# Problem description:
Copy the text below about Moses Austin word for word, between "Moses Austin was" and "born in 1803.", inclusive.

# Passage provided:

Moses Austin was born October 4, 1761, to Elias Austin and Eunice Phelps Austin in Durham, Connecticut. He is a descendant of Richard Austin on his paternal side.

In 1784, he moved to Philadelphia to enter the dry goods business with his brother, Stephen. He then moved to Richmond, Virginia, to open a second dry goods store. In 1785, he married into the affluent iron mining family of Mary Brown, who then became known as Mary Brown Austin. The Austins' first two children, Anna Maria (born 1787) and Eliza Fuller (born 1790), died in infancy. A son born in 1793 was named Stephen Fuller Austin in honor of his father's brother and his mother's great uncle. Their daughter Emily Austin followed in 1795, and their fifth child, James Elijah Brown Austin, was born in 1803.

Austin sought to start his own mining business in southwestern Virginia, and in 1789 he traveled there to look at a lead mine. Moses saw potential in the site and by 1791 his family had joined him in what is now Wythe County. Moses and his brother Stephen and several other partners and individuals industrialized the area. Several smelters, furnaces, commissaries, blacksmith shops, liveries, and mills were established. The tiny village around the mines became known as "Austinville", and Moses came to be known as the "Lead King".

The Austin brothers soon incurred debts, causing the collapse of the company. After the Virginia lead business failed, Moses skipped out to avoid imprisonment and the consequences of debt, which was then customary for debtors in the U.S. under traditional English law (now being developed for U.S. federal and state codes), and looked toward the rich lead deposits in Missouri, then a part of upper Spanish Louisiana. In December 1797, Austin and a companion traveled to investigate the Spanish mines. Stephen remained behind to salvage the Virginia business, creating a rift between the two brothers that would last for much of the rest of their lives. The state of Virginia seized much of the property Moses owned and broke up the various operations, which were later purchased from the state at great discounts by Thomas Jackson and his partners — they would later build the Jackson Ferry Shot Tower, one of the few extant shot towers in United States, at this location.

# Provided information:
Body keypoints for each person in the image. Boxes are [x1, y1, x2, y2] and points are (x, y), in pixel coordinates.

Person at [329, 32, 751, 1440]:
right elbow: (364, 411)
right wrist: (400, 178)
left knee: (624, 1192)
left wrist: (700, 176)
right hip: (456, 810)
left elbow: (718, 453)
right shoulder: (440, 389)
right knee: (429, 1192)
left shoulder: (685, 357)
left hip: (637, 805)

* * *

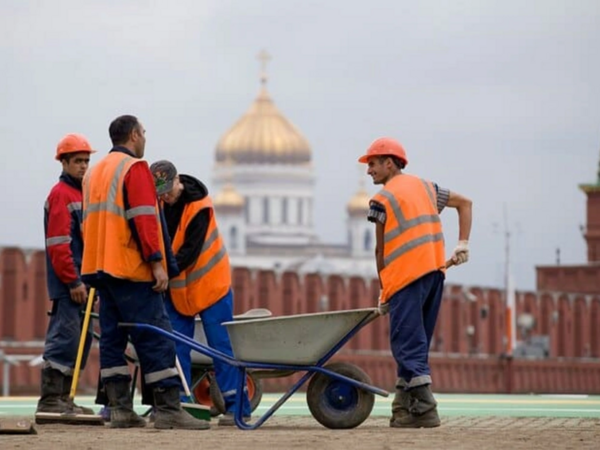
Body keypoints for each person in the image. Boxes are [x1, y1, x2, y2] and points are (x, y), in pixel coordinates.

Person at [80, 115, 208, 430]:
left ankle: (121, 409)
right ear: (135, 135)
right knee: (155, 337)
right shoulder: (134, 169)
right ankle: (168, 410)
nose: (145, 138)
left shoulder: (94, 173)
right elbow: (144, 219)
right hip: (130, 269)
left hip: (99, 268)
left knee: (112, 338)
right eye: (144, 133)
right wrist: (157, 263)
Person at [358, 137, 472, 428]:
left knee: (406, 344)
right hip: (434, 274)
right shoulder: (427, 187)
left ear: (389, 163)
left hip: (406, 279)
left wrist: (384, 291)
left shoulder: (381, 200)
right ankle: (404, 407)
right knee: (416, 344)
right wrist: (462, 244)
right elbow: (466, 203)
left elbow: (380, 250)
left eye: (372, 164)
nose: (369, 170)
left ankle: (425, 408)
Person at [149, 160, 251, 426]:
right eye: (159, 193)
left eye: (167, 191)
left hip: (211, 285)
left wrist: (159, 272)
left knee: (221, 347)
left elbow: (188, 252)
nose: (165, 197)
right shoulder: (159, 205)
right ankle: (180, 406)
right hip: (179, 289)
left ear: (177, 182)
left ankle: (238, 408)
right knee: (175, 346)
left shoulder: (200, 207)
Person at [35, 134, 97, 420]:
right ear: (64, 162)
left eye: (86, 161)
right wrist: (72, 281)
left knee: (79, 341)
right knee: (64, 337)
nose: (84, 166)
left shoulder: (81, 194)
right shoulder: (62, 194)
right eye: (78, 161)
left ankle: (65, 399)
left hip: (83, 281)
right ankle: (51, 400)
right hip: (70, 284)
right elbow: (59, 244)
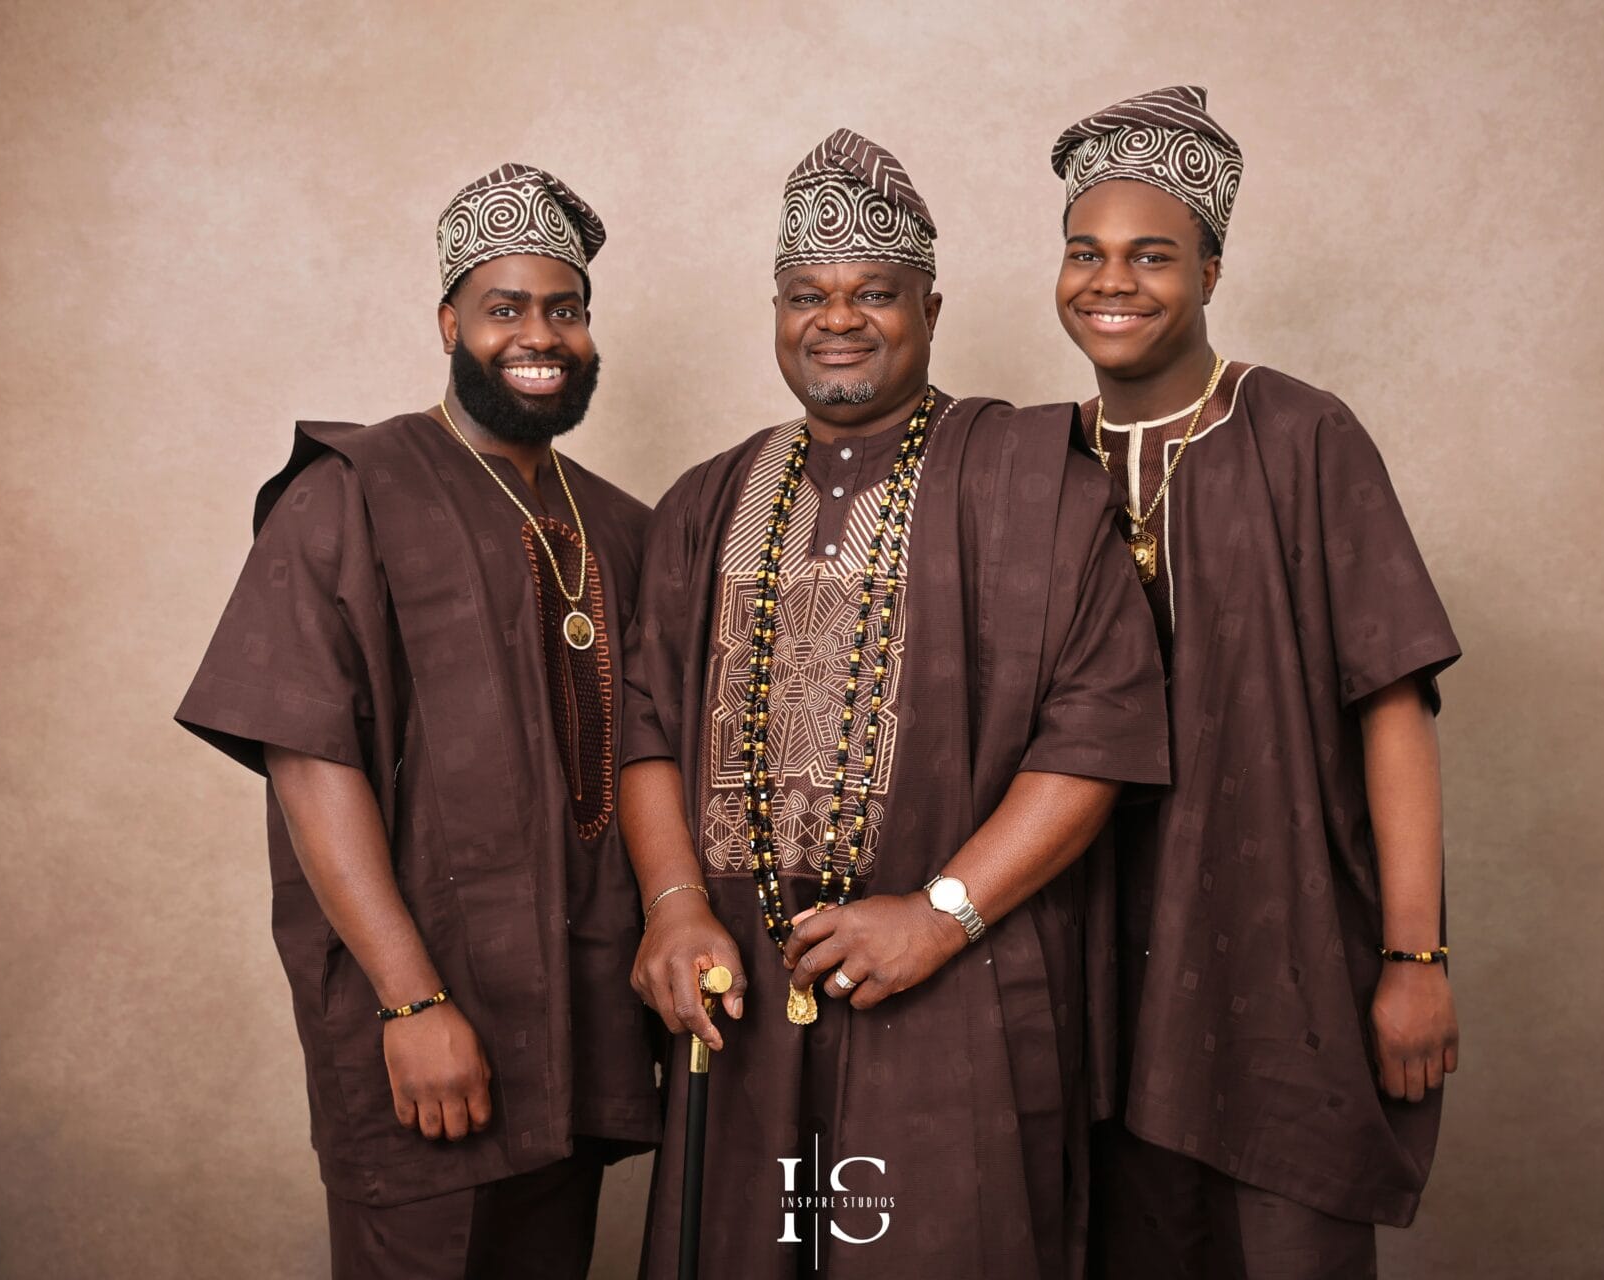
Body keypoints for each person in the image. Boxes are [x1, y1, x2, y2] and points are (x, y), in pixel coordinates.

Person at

# Solution for this task:
Moses Austin was born October 4, 1761, to Elias Austin and Eunice Phelps Austin in Durham, Connecticut. He is a descendant of Richard Austin on his paternal side.

In 1784, he moved to Philadelphia to enter the dry goods business with his brother, Stephen. He then moved to Richmond, Virginia, to open a second dry goods store. In 1785, he married into the affluent iron mining family of Mary Brown, who then became known as Mary Brown Austin. The Austins' first two children, Anna Maria (born 1787) and Eliza Fuller (born 1790), died in infancy. A son born in 1793 was named Stephen Fuller Austin in honor of his father's brother and his mother's great uncle. Their daughter Emily Austin followed in 1795, and their fifth child, James Elijah Brown Austin, was born in 1803.